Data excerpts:
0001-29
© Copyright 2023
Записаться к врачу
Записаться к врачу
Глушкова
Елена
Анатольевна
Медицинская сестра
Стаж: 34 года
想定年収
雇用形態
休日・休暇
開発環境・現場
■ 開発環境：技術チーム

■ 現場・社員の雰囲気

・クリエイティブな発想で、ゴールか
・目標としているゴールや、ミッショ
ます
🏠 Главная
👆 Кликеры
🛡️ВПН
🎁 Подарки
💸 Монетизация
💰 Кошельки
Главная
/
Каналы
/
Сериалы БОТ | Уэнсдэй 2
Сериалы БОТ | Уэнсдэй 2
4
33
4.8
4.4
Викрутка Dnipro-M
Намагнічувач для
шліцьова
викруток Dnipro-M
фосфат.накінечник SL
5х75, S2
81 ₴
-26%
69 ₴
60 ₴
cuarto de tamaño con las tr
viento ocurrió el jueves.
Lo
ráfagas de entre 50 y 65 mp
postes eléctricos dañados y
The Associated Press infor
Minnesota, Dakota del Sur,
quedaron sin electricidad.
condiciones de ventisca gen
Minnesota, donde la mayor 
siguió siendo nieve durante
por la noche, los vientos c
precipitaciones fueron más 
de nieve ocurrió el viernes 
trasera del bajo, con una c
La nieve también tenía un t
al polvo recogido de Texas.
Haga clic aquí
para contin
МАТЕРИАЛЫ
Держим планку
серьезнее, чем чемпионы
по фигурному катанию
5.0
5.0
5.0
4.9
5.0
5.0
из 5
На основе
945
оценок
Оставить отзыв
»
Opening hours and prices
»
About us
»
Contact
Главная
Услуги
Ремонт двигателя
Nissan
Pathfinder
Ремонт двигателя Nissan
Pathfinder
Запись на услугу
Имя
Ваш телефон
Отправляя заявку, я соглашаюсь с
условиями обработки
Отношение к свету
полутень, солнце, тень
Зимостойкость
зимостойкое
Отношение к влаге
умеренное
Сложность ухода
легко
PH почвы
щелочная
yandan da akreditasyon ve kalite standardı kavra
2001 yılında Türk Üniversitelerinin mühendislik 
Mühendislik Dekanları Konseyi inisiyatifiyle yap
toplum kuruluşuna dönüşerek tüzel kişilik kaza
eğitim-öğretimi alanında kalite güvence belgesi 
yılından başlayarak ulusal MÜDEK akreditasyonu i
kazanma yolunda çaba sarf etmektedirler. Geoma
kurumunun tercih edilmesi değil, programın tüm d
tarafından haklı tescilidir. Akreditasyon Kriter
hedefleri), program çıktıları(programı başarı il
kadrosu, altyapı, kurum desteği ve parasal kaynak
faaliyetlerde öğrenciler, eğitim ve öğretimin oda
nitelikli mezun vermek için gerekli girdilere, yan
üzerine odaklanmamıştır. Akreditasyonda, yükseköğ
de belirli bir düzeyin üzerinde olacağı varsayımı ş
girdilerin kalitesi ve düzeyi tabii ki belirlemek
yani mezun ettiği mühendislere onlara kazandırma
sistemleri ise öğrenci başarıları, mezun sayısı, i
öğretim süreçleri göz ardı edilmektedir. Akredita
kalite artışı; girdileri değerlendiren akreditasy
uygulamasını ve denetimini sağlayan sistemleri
--
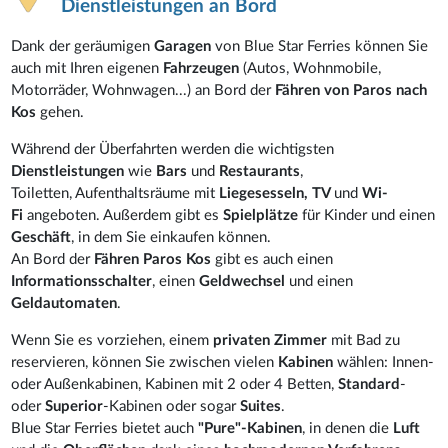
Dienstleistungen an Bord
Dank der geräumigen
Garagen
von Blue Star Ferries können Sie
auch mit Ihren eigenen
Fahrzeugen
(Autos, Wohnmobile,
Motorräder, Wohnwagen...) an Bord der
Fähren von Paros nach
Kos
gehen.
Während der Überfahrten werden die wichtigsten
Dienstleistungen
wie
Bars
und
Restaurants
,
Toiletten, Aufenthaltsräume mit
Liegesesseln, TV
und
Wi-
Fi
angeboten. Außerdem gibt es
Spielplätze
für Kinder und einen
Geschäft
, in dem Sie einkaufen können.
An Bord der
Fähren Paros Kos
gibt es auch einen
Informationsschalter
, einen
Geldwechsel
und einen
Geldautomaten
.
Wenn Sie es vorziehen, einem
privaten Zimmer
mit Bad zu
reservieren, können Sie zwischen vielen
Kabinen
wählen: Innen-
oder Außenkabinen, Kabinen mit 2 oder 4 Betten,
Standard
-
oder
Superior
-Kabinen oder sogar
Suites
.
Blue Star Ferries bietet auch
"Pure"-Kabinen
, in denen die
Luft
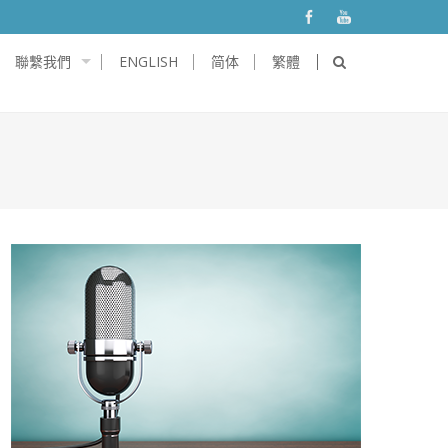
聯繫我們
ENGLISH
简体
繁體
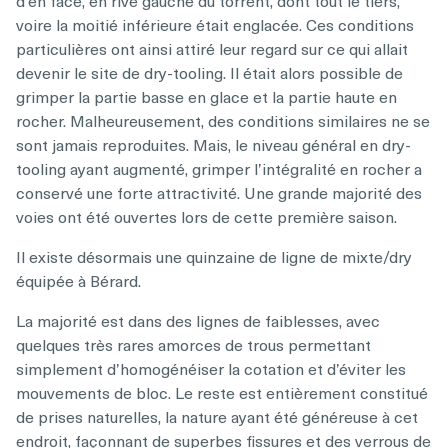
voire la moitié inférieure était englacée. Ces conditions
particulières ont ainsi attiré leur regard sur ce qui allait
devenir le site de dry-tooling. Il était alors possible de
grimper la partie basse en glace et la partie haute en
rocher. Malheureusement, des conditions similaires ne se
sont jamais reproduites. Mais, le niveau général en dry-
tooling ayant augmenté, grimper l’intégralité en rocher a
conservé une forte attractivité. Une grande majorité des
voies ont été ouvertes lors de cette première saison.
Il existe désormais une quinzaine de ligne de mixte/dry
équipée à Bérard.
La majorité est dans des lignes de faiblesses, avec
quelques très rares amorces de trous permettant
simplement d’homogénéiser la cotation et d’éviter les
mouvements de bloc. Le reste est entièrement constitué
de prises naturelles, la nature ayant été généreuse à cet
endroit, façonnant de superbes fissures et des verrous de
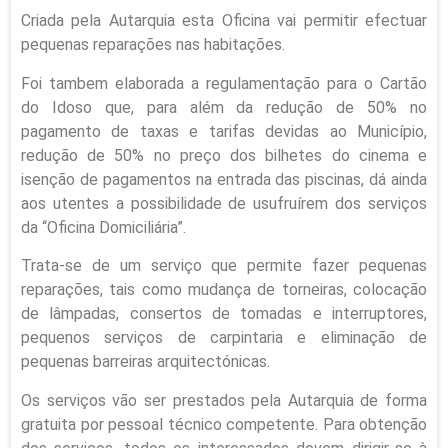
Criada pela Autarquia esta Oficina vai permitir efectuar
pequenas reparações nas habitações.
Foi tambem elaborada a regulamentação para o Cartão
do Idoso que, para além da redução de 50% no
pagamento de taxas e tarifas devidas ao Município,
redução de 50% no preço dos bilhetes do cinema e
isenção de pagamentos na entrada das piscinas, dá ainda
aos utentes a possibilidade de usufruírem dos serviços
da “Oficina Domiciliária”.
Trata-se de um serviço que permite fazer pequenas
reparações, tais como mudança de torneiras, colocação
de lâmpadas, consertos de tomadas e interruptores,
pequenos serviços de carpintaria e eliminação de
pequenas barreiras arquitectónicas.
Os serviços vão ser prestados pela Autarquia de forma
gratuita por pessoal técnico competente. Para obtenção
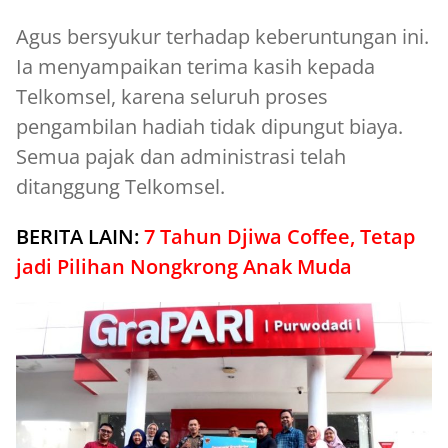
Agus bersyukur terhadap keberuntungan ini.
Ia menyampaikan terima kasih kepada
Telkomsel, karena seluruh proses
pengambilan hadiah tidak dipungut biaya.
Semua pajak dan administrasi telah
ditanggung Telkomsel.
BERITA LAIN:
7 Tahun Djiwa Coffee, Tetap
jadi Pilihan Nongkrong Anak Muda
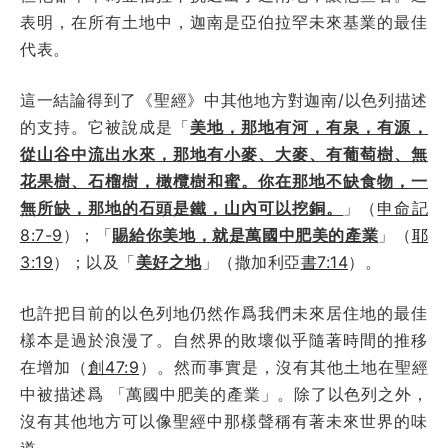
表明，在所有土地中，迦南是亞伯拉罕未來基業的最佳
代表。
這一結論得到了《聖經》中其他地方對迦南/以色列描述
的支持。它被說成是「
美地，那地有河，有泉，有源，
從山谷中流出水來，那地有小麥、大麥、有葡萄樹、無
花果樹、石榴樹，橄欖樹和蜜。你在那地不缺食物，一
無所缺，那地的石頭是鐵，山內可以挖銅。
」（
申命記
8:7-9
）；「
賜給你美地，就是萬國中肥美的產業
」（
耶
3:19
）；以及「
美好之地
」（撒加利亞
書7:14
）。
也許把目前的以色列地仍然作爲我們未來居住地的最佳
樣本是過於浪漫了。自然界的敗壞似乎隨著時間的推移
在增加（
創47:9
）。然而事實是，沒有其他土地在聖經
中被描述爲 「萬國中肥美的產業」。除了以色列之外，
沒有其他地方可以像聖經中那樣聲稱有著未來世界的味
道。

Task statement:
Copy the lines above exactly, beginning at the line that has "ráfagas de entre 50 y 65 mp" and stopping after the line that has "kazanma yolunda çaba", and omit the rest.

Answer space:
ráfagas de entre 50 y 65 mp
postes eléctricos dañados y
The Associated Press infor
Minnesota, Dakota del Sur,
quedaron sin electricidad.
condiciones de ventisca gen
Minnesota, donde la mayor 
siguió siendo nieve durante
por la noche, los vientos c
precipitaciones fueron más 
de nieve ocurrió el viernes 
trasera del bajo, con una c
La nieve también tenía un t
al polvo recogido de Texas.
Haga clic aquí
para contin
МАТЕРИАЛЫ
Держим планку
серьезнее, чем чемпионы
по фигурному катанию
5.0
5.0
5.0
4.9
5.0
5.0
из 5
На основе
945
оценок
Оставить отзыв
»
Opening hours and prices
»
About us
»
Contact
Главная
Услуги
Ремонт двигателя
Nissan
Pathfinder
Ремонт двигателя Nissan
Pathfinder
Запись на услугу
Имя
Ваш телефон
Отправляя заявку, я соглашаюсь с
условиями обработки
Отношение к свету
полутень, солнце, тень
Зимостойкость
зимостойкое
Отношение к влаге
умеренное
Сложность ухода
легко
PH почвы
щелочная
yandan da akreditasyon ve kalite standardı kavra
2001 yılında Türk Üniversitelerinin mühendislik 
Mühendislik Dekanları Konseyi inisiyatifiyle yap
toplum kuruluşuna dönüşerek tüzel kişilik kaza
eğitim-öğretimi alanında kalite güvence belgesi 
yılından başlayarak ulusal MÜDEK akreditasyonu i
kazanma yolunda çaba sarf etmektedirler. Geoma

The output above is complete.